Tim Cook: bringing Apple Pay to China ‘is on the top of our list’

tim cook stage

Repeating his favorite line that China, home to 1.33 billion people, is a key market to Apple, CEO Tim Cook said bringing Apple’s revolutionary mobile payments system to the country “is on the top of the list”.

“China is a really key market for us,” Cook told state-run Xinhua news agency Friday. ”Everything we do, we are going to work it here. Apple Pay is on the top of the list.”

Cook and his teams at Apple were still “seeking to understand” the steps needed to make Apple Pay a reality for Chinese customers, the report added.

“We want to bring Apple Pay to China,” he said, “I’m convinced there will be enough people that want to use it. It’s going to be successful.”

BrightWire back in March 2013 asserted that Apple might bring a mobile payments solution to China by teaming up with UnionPay. The agreement would presumably allow users to download the bank card organization’s app to Passbook in their iPhones and make mobile payments.

UnionPay, which is the only domestic bank card organization in all of China, has more than three million “QuickPass” POS machines scattered across the country. Last month, China media group Caixin corroborated BrightWire’s report saying the deal would allow Apple Pay to link to UnionPay cards.
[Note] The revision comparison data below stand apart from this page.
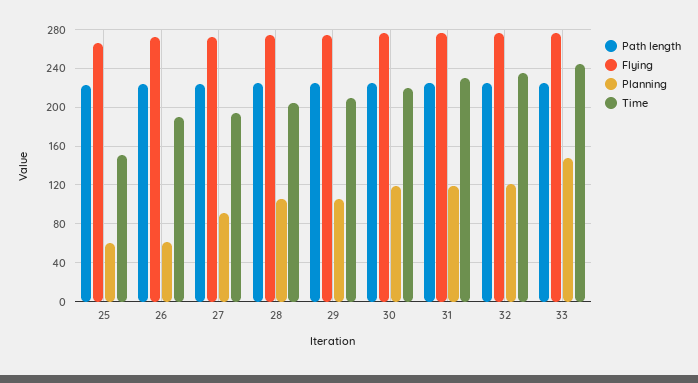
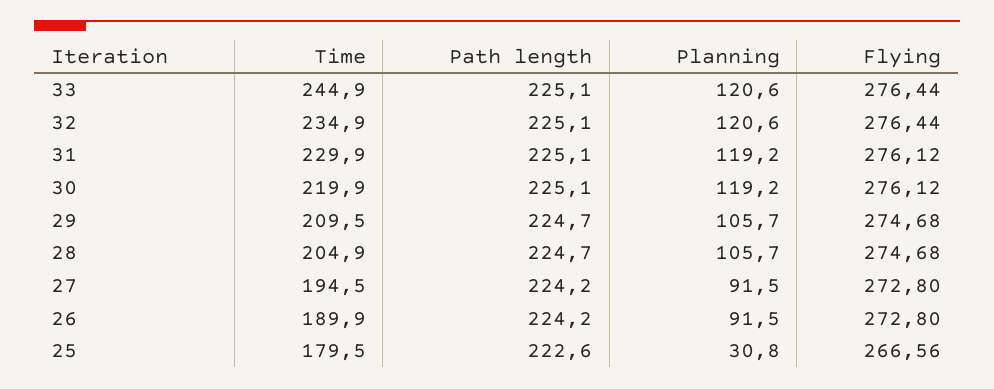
Planning, 25: 60 -> 30.8
Time, 25: 150 -> 179.5
Planning, 26: 60 -> 91.5
Planning, 33: 150 -> 120.6

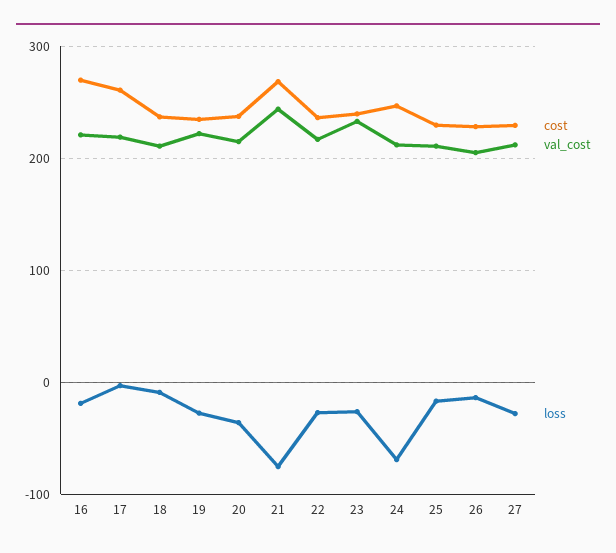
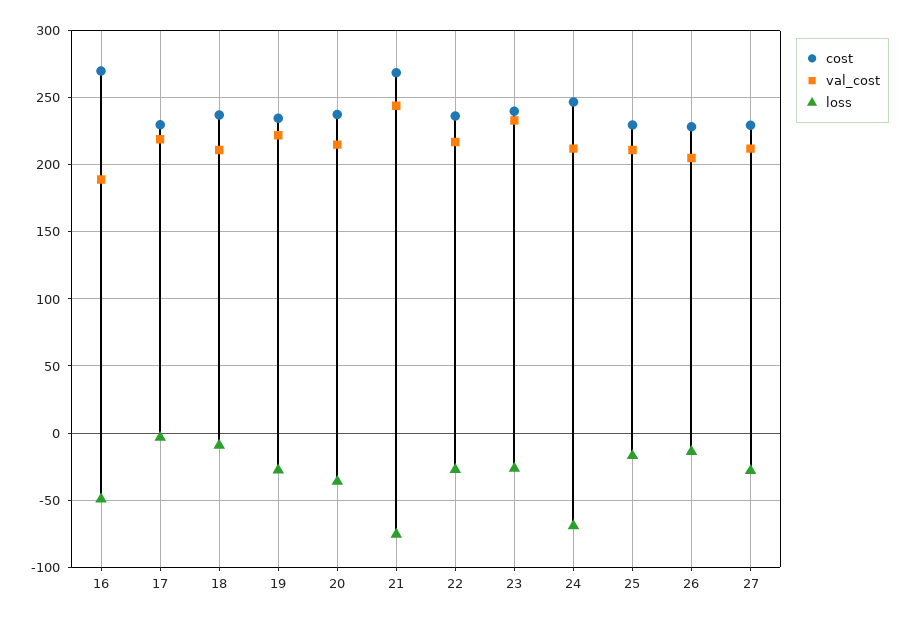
val_cost, 16: 220 -> 190
loss, 16: -20 -> -50
cost, 17: 260 -> 230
Discussing the Apple Watch, Cook called the market opportunity for this device “enormous”, explaining why he thought Apple Watch is here to stay.

“We are going to wonder how we ever lived without it,” said Cook.

“That’s the real test of a great product: you wonder how you live without it,” Cook added. “And I think that’s going to happen to the Apple Watch.”

The CEO’s four-day trip to China included paying a “lightning” visit to Foxconn’s iPhone manufacturing plant in Zhengzhou, meeting with a top Chinese government official in Beijing to talk security amid allegations of government-backed phishing attempts on iCloud users and attending a meeting of the advisory board of Tsinghua University School of Economics and Management on Friday.

Cook was also quoted as saying he had “very open”, “fascinating” and “impressive” talks on privacy and security with a senior Chinese official, but declined the specifics.

Finally, and without revealing any cold hard numbers, Cook told China’s official news agency that he was “really happy with how things were going” in terms of sales of the iPhone 6 and iPhone 6 Plus.